Give him strength to find family time and privacy, and help him remember that even though he is president, a father only gets one shot at his daughters' childhoods.
And please, God, keep him safe. We know we ask too much of our presidents, and we're asking far too much of this one. We implore you, O good and great God, to keep him safe. Hold him in the palm of your hand, that he might do the work we have called him to do, that he might find joy in this impossible calling, and that in the end, he might lead us as a nation to a place of integrity, prosperity, and peace. Amen."
A source with Barack Obama's Presidential Inauguration Committe (PIC) has confirmed to AfterElton.com that a rebroadcast of HBO's We Are One concert will be shown on Jumbotron screens on the National Mall as part of tomorrow's inauguration and will also include the invocation given by Rt. Reverend Gene Robinson. The invocation was originally not included in the HBO broadcast, an omission that struck many in the gay community as another example of the Obama administration's insensitivity toward and mishandling of gay issues.
The source also clarified PIC's earlier statement — "We regret the error in executing this plan" — which struck some as pointing the blame back at HBO. In fact, the PIC source says that even though it was always their intention to include Reverend Robinson, it was their mistake it didn't get done and the blame is entirely theirs.

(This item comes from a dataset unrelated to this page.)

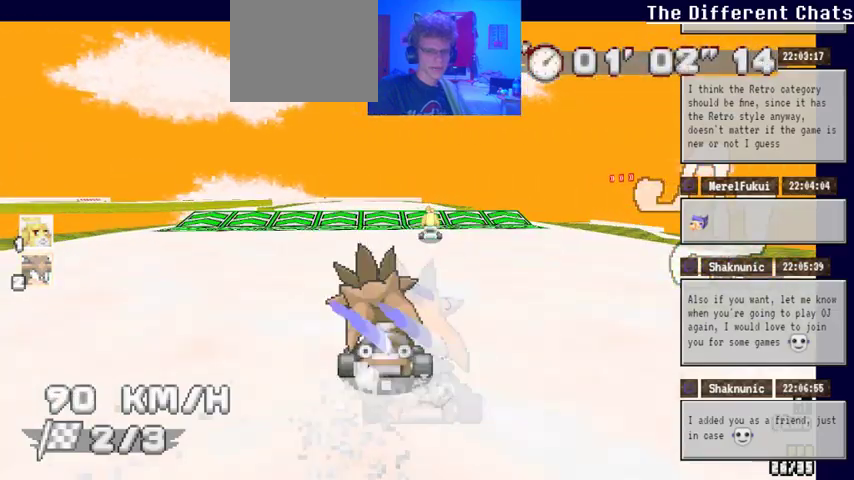
{"dt_ms": 500, "buttons": ["A"], "left_stick": "center", "right_stick": "center", "events": [[167, "left_stick", "left"], [333, "left_stick", "center"]]}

Even though millions of viewers will now see Rev. Robinson, the nation's only gay Episcopalian bishop, speak during Obama's inauguration, it is hard to imagine it having that much of an impact. Nonetheless, the reaction of the gay community to this, as with the passage of Prop 8 and the selection of Rick Warren to deliver the prayer during Obama's swearing in, once again shows we're fed up and not taking anything sitting down.
The blogosphere is abuzz over this. I'll just close by saying that I'd be satisfied if Rick Warren's invocation was "inadvertantly" blacked out tomorrow.